The doctors found the cancer so early that Miller didn’t need chemotherapy, only radiation.

“Every day that I would go in for radiation, I was excited because I was one day closer to being healed,” Miller says.

Not only was the radiation making her cancer-free, but it also gave her an opportunity to meet other women who were going through the healing process.

“I met so many different women of all different ages and stages of cancer.
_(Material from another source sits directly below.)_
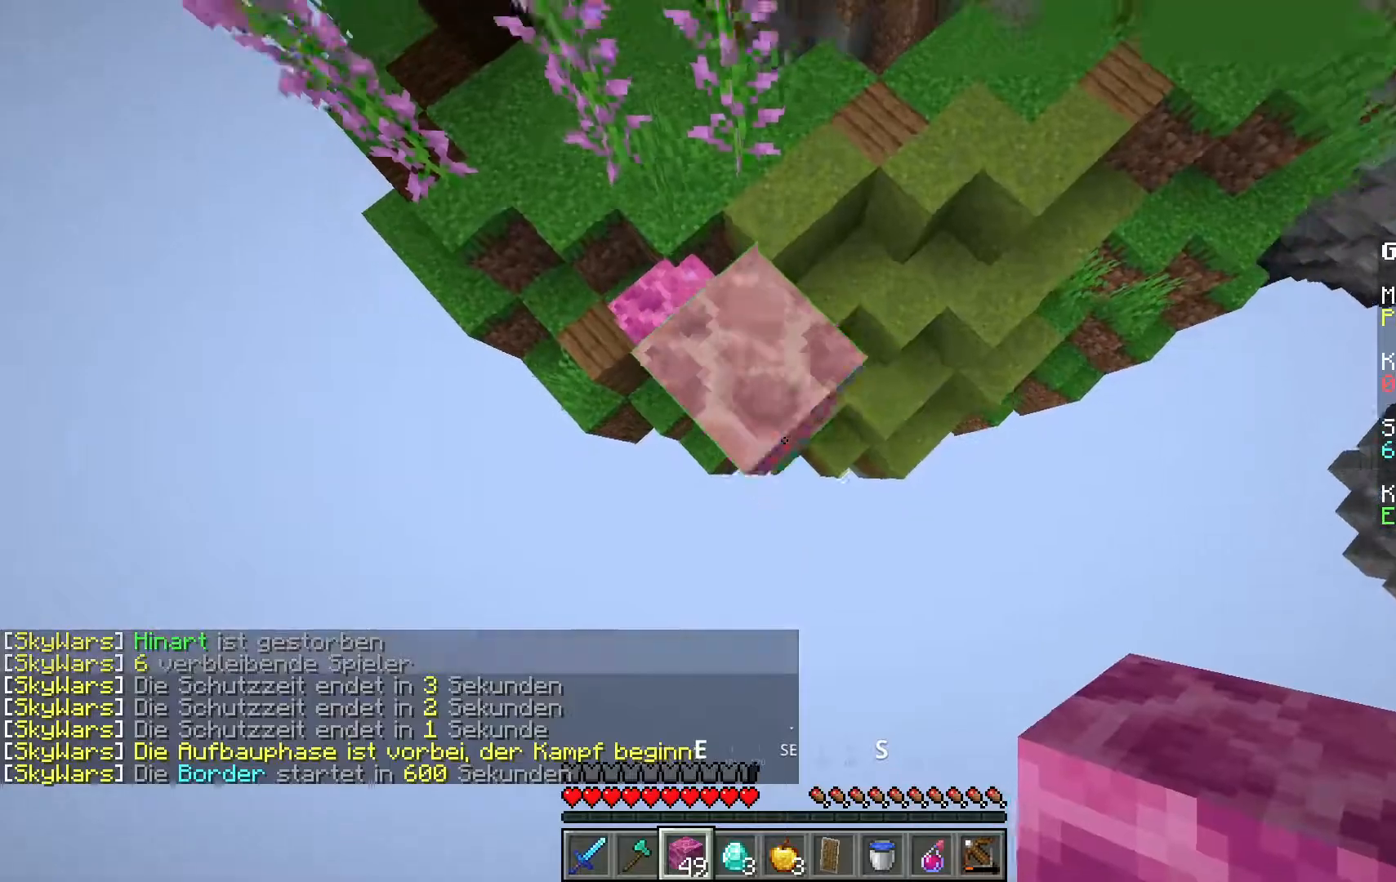
{"keys": ["d", "s", "space"], "mouse": ["right"], "events": [[17, "mouse_right", "down"], [100, "space", "up"], [317, "mouse_right", "up"], [433, "mouse_right", "down"], [433, "space", "down"]]}
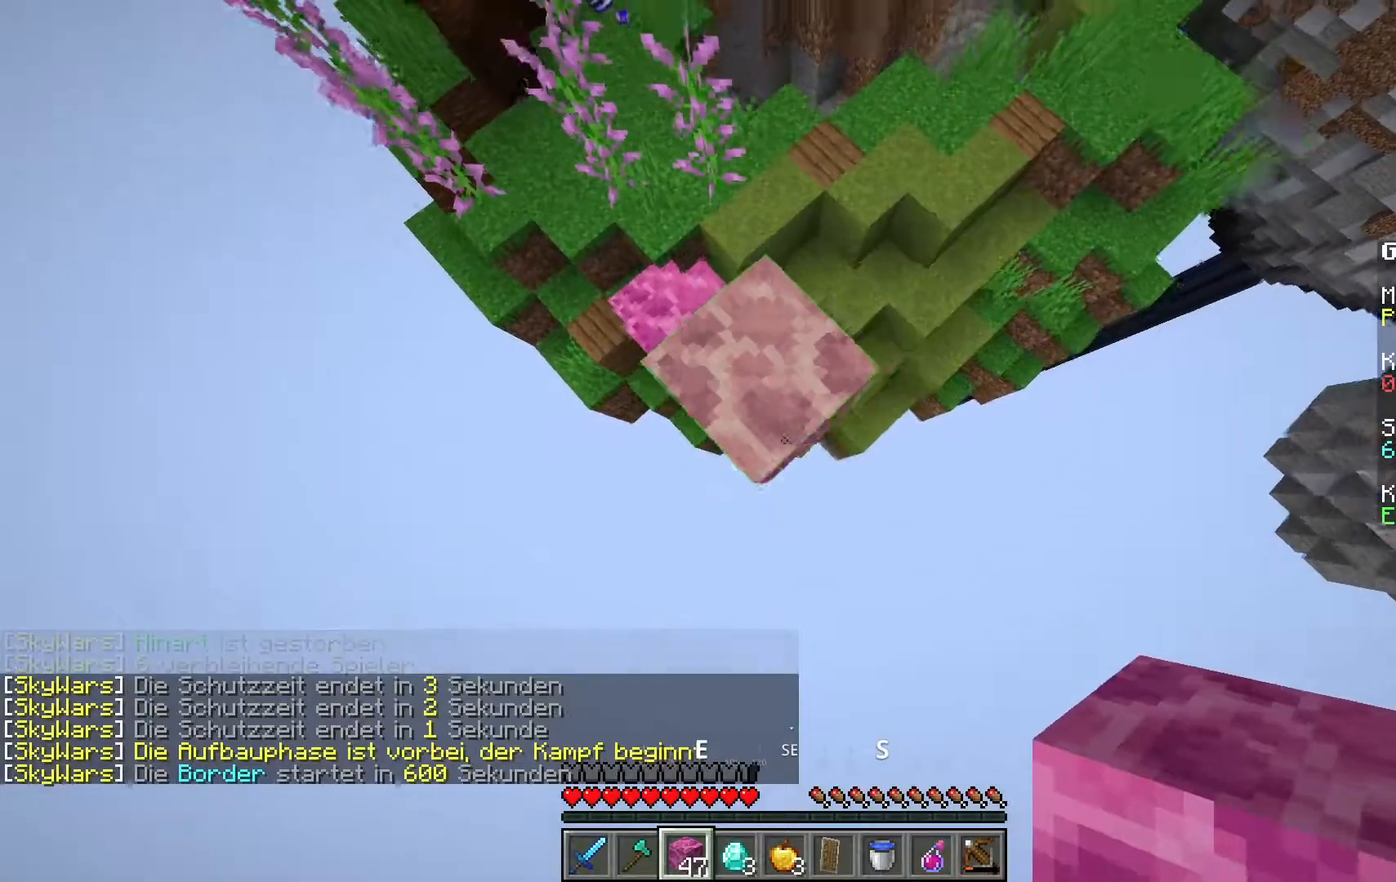
{"keys": ["d", "s", "space"], "mouse": ["right"], "events": [[117, "space", "up"], [467, "space", "down"]]}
It ran the gamut, and we’d all be sitting in the waiting room together in these gowns, each waiting to be called,” she says.

“The stories I would hear and the different attitudes, it was very it’s hard to describe bonding, but it was more like we had a spiritual connection. It was a very important part of that journey.”

There were times she felt a little guilty when she met women who had harder experiences with breast cancer than she did, but she was grateful she had the opportunity to be a part of their journeys.

“It sounds really weird, but it really was one of the best things that’s ever happened to me. People always say, ‘How can you say that?’ But it really was.”

Today Miller has been cancer-free for 10 years. She participates in as many breast cancer events as possible, and she continues to bond with other breast cancer survivors.

“It’s a little like being in a sorority,” Miller jokes. “Even if we’re not the same age, we’re sisters and we have that bond. ... if this had not happened to me, I could not serve others in that way. So that has been huge.”